Characterization of Chemical Constituent and Biological Activity of Roots from Cleistanthus oblonggifolius (Roxb.) Mull. Arg

Background: C. oblongifolius is a species of Asian trees, originally described by William Roxburgh and later placed by Johannes Müller Argoviensis; it is now included in the family Phyllanthaceae. Distributed throughout Indochina and Malesia, its name in Vietnam is cọc rào; it has been recorded from the Andaman & Nicobar Islands, Australia (Queensland), Bangladesh, Borneo, Cambodia, Java, Lesser Sunda Islands, peninsular Malaysia, Maluku, Myanmar, New Guinea, Philippines, Solomon Islands, Sulawesi, Sumatera, Vietnam and Thailand.
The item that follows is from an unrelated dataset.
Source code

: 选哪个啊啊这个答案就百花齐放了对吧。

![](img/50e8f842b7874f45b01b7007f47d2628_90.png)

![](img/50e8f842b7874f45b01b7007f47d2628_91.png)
Several species of this genus are highly poisonous (C. collinus), some are brewed for treating dysentery (C. decurrens), and used for treatment of asthma (C. myrianthus).

Objective: This study was conducted to investigate the effect of crude extract and purified substance on inhibition of AIDS and cancer.

Methods: Phytochemical studies were extracts from these solvents used for the study: hexane, ethyl acetate and methanol. The dried herbs were ground and extracted by chromatography. Extracts and compound have been tested for HIV-1 RT, anti-syncytium and cytotoxicity. The obtained purification compounds were used to determine the structure by spectroscopic techniques such as UV. IR, NMR and MS.

Results: The study found that compound 3-O-methylellagic acid 4'-O-alpha-L-rhamnopyranoside from the roots of this plant, it was also found that ethyl acetate and methanol class extracts inhibited anti-HIV-1 RT up to 100% and 65% pure substance. For all extracts and purified compounds, syncytium inhibition assay showed inhibition HIV with EC50 <7.8 µM, TI>2.31. SH-SY5Y anticancer was showed with ED50 = 6.7 µM.

Conclusion: C. oblongifolius extract, most of these fractions were potent in inhibiting HIV-1 RT and syncytium (MC99+1A2) inhibition. In addition, hexane extract inhibited the growth of SH-SY5Y cancer cells more than other cancer cells. However, the isolated purified compound only had an inhibitory effect on HT-29 cells with ED50 10.11 µg/mL.